Your instructions:
This calls for a verbatim copy of all the data, with no images carried over.

── Records for this task ──

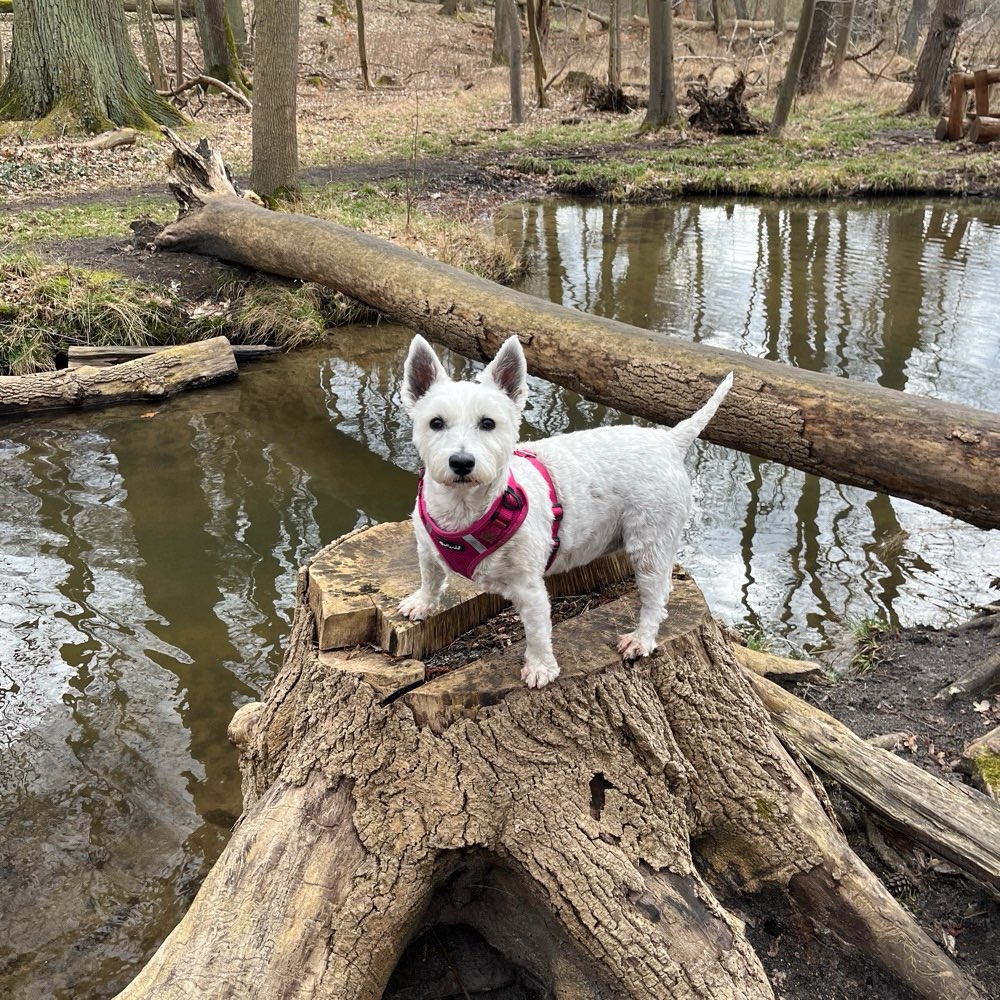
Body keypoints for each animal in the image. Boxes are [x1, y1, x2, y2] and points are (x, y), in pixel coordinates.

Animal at [398, 336, 736, 688]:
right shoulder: (426, 545)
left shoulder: (528, 585)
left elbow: (536, 630)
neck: (466, 508)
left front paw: (539, 668)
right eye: (436, 422)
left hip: (649, 540)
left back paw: (640, 639)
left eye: (488, 423)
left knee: (653, 594)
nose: (462, 462)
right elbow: (431, 575)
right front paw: (421, 603)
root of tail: (669, 440)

───

Written answer:
Body keypoints for each animal in the image. Boxes are [x1, y1, x2, y2] and points are (x, y), in pixel coordinates.

Animal at [398, 336, 736, 688]:
right shoulder: (426, 545)
left shoulder: (528, 585)
left elbow: (536, 630)
neck: (466, 508)
left front paw: (539, 668)
right eye: (436, 422)
left hip: (649, 540)
left back paw: (640, 639)
left eye: (488, 423)
left knee: (653, 594)
nose: (462, 462)
right elbow: (431, 575)
right front paw: (421, 603)
root of tail: (669, 440)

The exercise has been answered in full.